EXERCISE.
Rewrite the entries from the very beginning through the line containing "- 53315 skatījumi", with "Related products" swapped for "Similar products" and nothing else changed.

Start of STORED DATA

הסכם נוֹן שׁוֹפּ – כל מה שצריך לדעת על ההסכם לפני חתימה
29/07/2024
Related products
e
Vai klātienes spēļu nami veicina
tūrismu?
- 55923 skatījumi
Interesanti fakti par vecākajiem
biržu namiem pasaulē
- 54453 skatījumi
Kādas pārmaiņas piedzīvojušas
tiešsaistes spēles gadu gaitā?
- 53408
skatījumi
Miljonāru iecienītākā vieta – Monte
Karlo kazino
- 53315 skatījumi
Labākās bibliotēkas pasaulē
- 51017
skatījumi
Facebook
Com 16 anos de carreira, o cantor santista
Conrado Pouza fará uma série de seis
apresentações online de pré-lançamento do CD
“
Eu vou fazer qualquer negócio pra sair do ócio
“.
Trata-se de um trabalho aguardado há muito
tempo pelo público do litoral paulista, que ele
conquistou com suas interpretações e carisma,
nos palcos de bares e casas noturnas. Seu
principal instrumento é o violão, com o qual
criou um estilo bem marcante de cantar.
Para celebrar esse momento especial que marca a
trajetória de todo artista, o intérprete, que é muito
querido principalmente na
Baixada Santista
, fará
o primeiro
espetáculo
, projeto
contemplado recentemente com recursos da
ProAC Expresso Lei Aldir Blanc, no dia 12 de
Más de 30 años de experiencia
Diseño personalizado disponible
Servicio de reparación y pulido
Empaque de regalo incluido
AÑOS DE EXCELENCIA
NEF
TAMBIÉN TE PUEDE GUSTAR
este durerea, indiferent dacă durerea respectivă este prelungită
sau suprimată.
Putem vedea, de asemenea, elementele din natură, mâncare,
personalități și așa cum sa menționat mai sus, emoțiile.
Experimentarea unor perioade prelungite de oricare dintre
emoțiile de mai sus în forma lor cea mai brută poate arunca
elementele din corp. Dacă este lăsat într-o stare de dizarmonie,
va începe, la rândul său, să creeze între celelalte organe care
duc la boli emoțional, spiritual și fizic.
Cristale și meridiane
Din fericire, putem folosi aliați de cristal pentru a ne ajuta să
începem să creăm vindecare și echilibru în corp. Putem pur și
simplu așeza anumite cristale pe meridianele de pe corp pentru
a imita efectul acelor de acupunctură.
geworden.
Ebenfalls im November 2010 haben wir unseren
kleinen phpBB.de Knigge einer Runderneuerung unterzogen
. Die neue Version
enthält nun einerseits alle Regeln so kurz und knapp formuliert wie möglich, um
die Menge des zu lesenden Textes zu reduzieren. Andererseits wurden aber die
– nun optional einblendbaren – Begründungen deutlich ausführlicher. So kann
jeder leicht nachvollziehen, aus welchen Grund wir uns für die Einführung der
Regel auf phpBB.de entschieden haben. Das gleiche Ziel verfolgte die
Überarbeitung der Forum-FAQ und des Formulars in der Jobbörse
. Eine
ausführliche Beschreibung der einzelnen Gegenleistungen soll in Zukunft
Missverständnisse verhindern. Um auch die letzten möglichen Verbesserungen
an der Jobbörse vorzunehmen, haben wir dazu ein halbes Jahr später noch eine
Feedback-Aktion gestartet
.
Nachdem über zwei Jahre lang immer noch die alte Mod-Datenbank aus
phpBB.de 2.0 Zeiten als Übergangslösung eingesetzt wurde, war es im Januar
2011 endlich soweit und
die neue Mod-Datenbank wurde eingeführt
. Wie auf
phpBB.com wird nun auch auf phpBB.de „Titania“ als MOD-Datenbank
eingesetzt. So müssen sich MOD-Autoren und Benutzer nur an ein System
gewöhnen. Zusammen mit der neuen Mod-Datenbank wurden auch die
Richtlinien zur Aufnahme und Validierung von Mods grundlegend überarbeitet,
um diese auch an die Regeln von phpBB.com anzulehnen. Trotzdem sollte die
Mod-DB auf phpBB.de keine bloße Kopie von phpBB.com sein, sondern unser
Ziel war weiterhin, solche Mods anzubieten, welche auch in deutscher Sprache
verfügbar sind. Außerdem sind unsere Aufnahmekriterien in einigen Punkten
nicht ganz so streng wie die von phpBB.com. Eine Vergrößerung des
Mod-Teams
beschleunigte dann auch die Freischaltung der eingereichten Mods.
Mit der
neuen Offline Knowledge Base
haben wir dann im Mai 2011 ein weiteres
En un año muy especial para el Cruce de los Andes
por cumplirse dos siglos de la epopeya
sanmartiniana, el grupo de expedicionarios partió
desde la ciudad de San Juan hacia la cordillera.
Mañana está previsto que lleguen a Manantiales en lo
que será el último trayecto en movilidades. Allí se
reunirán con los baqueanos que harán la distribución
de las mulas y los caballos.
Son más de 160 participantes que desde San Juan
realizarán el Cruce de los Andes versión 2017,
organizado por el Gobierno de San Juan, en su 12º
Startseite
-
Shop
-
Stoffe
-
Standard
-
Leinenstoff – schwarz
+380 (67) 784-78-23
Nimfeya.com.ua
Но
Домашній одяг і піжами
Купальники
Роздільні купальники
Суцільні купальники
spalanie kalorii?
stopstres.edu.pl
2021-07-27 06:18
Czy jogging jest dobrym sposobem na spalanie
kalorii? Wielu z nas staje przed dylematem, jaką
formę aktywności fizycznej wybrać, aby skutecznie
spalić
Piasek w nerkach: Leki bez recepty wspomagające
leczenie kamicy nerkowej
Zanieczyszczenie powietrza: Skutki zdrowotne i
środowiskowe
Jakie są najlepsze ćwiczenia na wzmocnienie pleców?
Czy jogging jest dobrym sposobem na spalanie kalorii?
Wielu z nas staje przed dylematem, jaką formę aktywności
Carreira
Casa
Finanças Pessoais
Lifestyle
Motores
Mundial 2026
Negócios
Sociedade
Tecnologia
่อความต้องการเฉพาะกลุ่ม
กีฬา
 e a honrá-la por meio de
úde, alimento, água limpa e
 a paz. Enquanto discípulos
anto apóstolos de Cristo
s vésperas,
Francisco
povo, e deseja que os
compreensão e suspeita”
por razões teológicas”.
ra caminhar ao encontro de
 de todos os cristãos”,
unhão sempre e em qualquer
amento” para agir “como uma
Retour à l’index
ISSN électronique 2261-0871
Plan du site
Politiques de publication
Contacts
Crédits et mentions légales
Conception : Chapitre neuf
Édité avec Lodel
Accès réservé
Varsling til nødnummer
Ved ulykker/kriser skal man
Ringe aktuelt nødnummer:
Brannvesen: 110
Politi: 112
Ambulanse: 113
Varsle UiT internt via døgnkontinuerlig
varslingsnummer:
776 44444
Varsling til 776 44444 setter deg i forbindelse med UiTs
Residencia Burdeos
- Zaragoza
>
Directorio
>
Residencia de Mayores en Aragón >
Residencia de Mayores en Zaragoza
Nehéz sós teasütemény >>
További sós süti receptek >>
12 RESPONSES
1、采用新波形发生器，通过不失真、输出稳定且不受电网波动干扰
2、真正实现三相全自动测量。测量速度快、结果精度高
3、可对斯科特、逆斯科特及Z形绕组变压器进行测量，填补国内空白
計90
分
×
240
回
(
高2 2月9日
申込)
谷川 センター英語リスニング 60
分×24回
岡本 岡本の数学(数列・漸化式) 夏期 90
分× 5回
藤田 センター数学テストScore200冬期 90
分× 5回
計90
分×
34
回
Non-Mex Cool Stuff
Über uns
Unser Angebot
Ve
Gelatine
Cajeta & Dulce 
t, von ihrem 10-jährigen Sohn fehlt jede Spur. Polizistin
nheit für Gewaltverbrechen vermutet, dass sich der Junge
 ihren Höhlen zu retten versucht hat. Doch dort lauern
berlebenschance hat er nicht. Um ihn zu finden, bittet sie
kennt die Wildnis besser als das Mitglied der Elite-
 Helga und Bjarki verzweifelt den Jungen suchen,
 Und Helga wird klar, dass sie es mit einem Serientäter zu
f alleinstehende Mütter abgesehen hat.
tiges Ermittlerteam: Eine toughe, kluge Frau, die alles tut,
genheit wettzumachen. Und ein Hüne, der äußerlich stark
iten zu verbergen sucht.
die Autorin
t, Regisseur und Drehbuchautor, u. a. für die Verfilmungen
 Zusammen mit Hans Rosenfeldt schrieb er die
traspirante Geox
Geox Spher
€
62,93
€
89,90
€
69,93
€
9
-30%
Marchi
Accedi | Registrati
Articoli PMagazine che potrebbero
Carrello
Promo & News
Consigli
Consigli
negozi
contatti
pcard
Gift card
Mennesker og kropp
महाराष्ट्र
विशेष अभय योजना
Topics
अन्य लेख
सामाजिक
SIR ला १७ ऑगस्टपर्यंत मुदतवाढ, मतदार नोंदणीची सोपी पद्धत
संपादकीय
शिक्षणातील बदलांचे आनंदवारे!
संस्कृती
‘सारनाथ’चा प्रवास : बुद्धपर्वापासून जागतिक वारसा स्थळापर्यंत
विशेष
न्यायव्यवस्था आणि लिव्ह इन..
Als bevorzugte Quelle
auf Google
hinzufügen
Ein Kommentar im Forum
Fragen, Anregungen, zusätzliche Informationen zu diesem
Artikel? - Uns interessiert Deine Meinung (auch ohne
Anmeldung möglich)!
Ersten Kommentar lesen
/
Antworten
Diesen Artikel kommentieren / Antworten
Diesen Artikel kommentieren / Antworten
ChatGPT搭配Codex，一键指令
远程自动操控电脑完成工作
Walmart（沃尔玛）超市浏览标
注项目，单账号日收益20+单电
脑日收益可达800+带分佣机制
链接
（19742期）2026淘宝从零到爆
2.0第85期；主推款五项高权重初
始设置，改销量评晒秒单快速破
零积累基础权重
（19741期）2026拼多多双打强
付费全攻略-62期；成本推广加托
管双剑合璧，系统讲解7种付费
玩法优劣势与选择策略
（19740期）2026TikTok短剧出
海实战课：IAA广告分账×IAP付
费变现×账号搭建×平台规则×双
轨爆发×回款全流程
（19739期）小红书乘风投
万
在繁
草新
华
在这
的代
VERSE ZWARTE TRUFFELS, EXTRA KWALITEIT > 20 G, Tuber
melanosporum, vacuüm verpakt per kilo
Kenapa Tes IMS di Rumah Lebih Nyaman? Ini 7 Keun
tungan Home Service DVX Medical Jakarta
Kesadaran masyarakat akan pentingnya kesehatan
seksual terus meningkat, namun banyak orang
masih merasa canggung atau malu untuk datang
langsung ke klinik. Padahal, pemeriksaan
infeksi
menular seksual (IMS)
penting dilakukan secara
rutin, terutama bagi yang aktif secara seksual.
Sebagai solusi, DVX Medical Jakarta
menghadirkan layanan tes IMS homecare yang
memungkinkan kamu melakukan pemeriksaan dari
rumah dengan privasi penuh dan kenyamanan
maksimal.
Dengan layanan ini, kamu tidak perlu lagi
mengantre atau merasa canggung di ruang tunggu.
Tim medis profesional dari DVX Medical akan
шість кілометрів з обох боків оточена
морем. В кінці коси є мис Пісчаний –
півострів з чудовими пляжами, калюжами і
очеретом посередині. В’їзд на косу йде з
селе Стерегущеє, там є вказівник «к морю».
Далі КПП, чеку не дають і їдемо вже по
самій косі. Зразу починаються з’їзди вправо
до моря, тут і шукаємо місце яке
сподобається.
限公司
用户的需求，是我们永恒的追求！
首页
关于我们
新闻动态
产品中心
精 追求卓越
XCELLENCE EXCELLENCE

End of STORED DATA

SOLUTION FOR THIS PROBLEM.
הסכם נוֹן שׁוֹפּ – כל מה שצריך לדעת על ההסכם לפני חתימה
29/07/2024
Similar products
e
Vai klātienes spēļu nami veicina
tūrismu?
- 55923 skatījumi
Interesanti fakti par vecākajiem
biržu namiem pasaulē
- 54453 skatījumi
Kādas pārmaiņas piedzīvojušas
tiešsaistes spēles gadu gaitā?
- 53408
skatījumi
Miljonāru iecienītākā vieta – Monte
Karlo kazino
- 53315 skatījumi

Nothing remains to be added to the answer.